--- Supplied records Enclosed Below ---
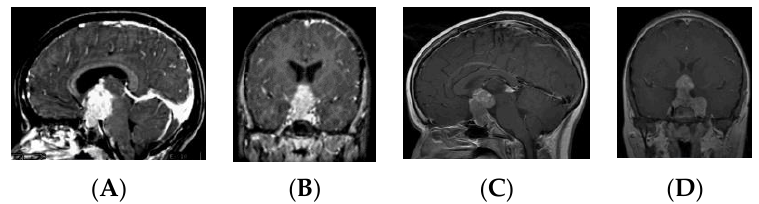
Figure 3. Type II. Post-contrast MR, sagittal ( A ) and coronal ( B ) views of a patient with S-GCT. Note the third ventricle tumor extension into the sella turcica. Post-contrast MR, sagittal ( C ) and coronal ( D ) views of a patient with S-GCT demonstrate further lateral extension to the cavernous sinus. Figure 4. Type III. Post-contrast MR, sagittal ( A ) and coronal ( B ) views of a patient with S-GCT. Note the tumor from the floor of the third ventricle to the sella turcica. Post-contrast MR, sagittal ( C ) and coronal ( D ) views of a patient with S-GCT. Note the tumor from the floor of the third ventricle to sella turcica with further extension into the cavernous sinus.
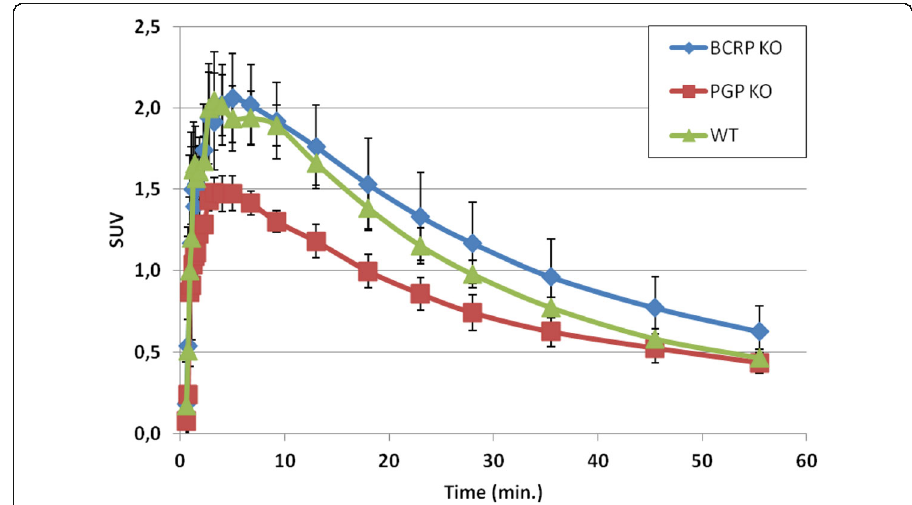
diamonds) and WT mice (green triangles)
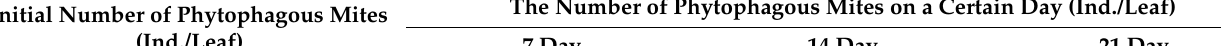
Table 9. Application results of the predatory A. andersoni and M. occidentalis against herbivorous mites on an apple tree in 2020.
--- End of Enclosed Supplied records ---
--- Supplied records Enclosed Below ---
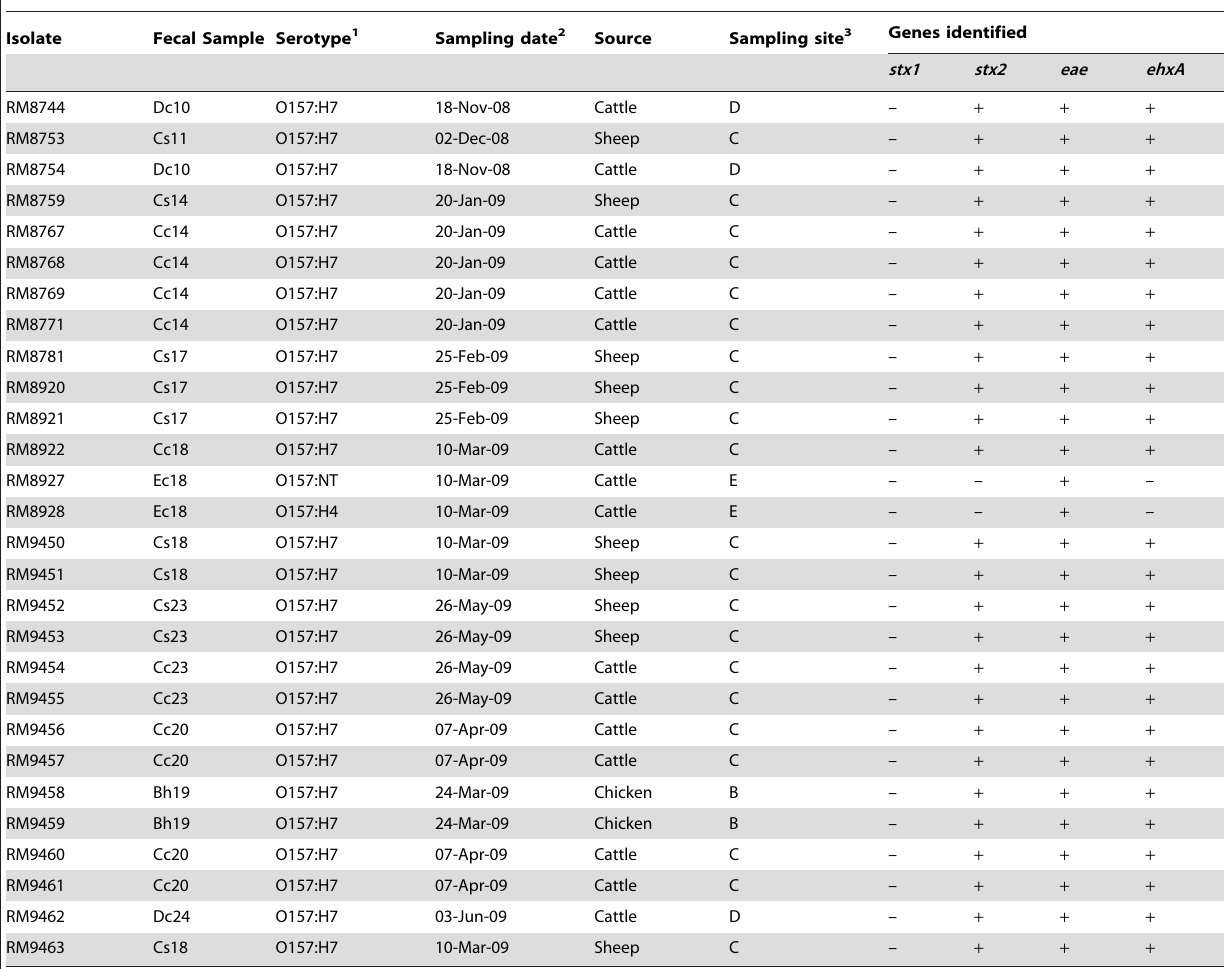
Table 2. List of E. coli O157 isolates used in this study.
--- End of Enclosed Supplied records ---
Search the entries above for lines holding the string "Table", then report only how many there are.

Output -
2